海外では事情が異なる国もあるかと思いますが、普段、私たちが聴くことの出来る音楽の大半は、録音演奏だと思います。
ところで、この録音演奏には、「スタジオ録音」と「ライブ録音」がありますが、この違いについて少し考えてみる事にします。
スタジオ録音の長所は、何度でも録音し直せるという事です。
その結果、出来上がった作品は演奏者の意図に極めて近いものである事が想像できます。
生演奏にありがちな単純ミスは、ほとんど見当たりません。
その為、音取り(本当は良くないですが…)や、演奏の参考、安心して聴く事には適していると言えそうです。
一方、スタジオ録音の場合、編集が多い事は覚悟しなければなりません。
特に、オーケストラやオペラなど、曲が長時間に渡る場合は、編集されている事が多いです。
著名な指揮者である朝比奈 隆が、その著書で「演奏の出来の良さに驚いた」と漏らしているように、編集が入ると演奏は大きく変わってしまうようです。

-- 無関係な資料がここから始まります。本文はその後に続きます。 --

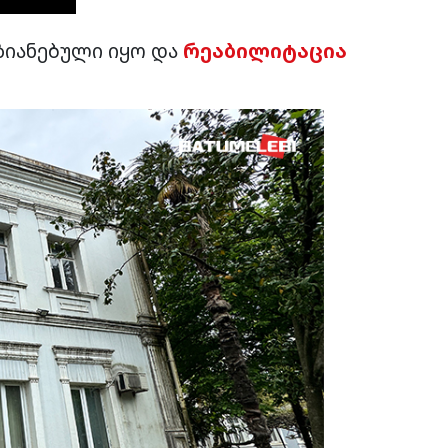
აზიანებული იყო და
რეაბილიტაცია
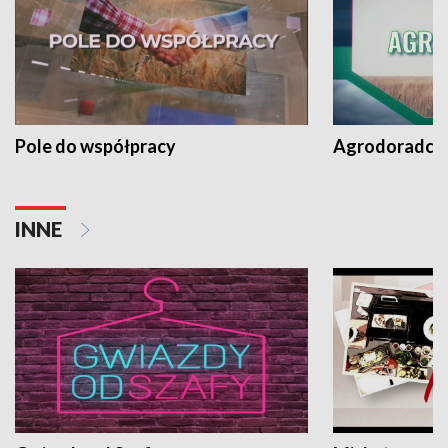
Pole do współpracy
Agrodoradcy 
INNE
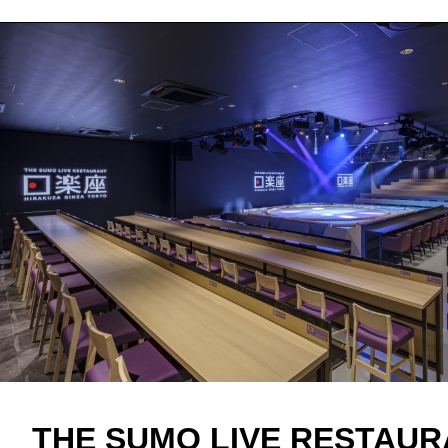
THE SUMO LIVE RESTAU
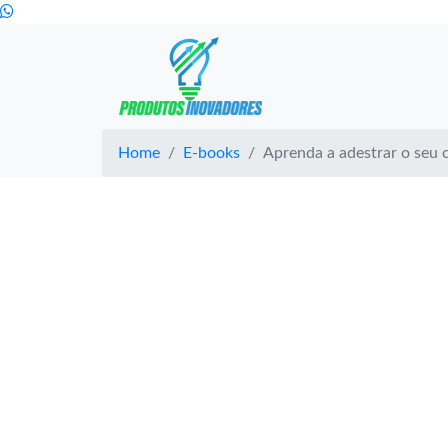
Home
E-books
Aprenda a adestrar o seu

また、乱暴なものでは、編集の継ぎ目でパーカッションの残響が途切れるなどの、あからさまな物もあります。
とは言え、編集によって安定した演奏を聴くことが出来るのは、確かです。
ライブ録音の長所は、何と言っても臨場感でしょう。
演奏家の興奮、観客の高まりが伝わってきますし、拍手、喝采もそれに華を添えます。
一方、ミスタッチ(音程のズレ)や観客の出すノイズに遭遇するのは必至ですし、ソリストの場合ノリでフレーズを変えてしまう事があるので、当たり外れや好き嫌いが出やすいのも事実です。
しかし、ライブ録音が公開されるという事は、需要があるという事なので、そんなに酷いものには滅多にお目にかかれません。
蛇足ですが、録音演奏を演奏判断の基準にし、生演奏でのミスタッチやピッチのズレを批判しているのを聞く事があります。
私的な考察ですが、録音演奏と生演奏の違いは、「演奏家と観客との交流があるか否か」であるように思います。
良い演奏家ほど、観客とのフィーリーングを大事にするものだと思いますし、観客の協力の元に、良い演奏は成り立つものだと思います。
その為には、少しのミス(無い方が良いのは当然ですが)など些細な事ではないでしょうか。
完璧な演奏を聴きたければ、最上のオーディオで録音演奏を聴けば良いのでは? …と、思ってしまうのです。